#### Task statement
Set down, character for character, every line of text read from the records below, and leave the pictures out of your answer.

#### The records
##############################
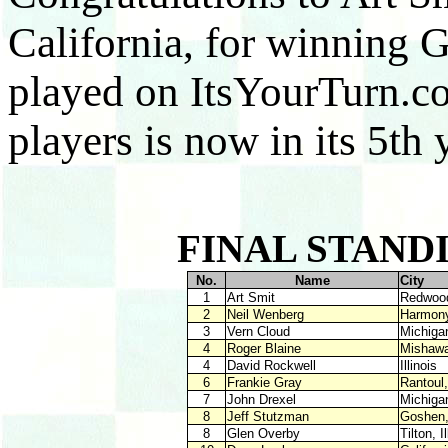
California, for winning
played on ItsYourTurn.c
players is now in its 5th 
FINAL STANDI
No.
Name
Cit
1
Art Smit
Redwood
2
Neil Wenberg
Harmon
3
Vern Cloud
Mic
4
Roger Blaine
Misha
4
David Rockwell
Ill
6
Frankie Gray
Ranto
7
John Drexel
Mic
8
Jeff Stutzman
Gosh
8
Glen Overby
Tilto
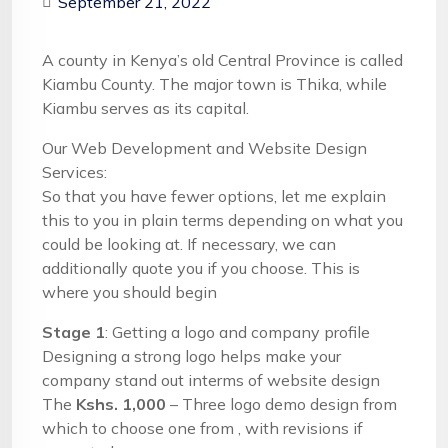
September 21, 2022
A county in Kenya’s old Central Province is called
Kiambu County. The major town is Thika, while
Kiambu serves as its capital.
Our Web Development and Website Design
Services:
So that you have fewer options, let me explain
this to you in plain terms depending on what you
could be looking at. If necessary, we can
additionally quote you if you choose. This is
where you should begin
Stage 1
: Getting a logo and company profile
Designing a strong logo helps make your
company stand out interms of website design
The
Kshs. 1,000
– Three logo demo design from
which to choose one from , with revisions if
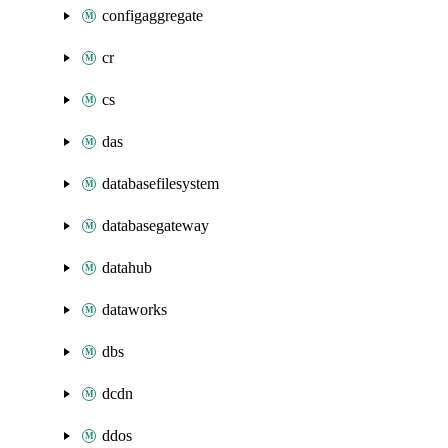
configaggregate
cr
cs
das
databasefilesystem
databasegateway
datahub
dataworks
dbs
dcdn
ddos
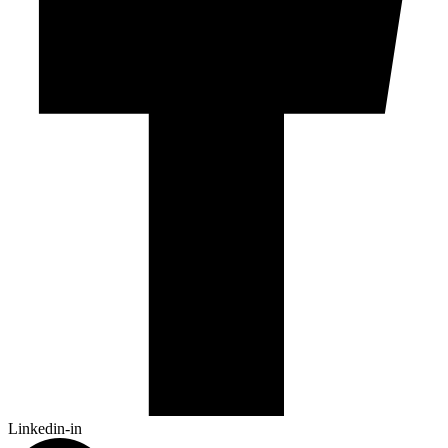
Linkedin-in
##############################
#### Written solution
California, for winning
played on ItsYourTurn.c
players is now in its 5th 
FINAL STANDI
No.
Name
Cit
1
Art Smit
Redwood
2
Neil Wenberg
Harmon
3
Vern Cloud
Mic
4
Roger Blaine
Misha
4
David Rockwell
Ill
6
Frankie Gray
Ranto
7
John Drexel
Mic
8
Jeff Stutzman
Gosh
8
Glen Overby
Tilto
September 21, 2022
A county in Kenya’s old Central Province is called
Kiambu County. The major town is Thika, while
Kiambu serves as its capital.
Our Web Development and Website Design
Services:
So that you have fewer options, let me explain
this to you in plain terms depending on what you
could be looking at. If necessary, we can
additionally quote you if you choose. This is
where you should begin
Stage 1
: Getting a logo and company profile
Designing a strong logo helps make your
company stand out interms of website design
The
Kshs. 1,000
– Three logo demo design from
which to choose one from , with revisions if
configaggregate
cr
cs
das
databasefilesystem
databasegateway
datahub
dataworks
dbs
dcdn
ddos
Linkedin-in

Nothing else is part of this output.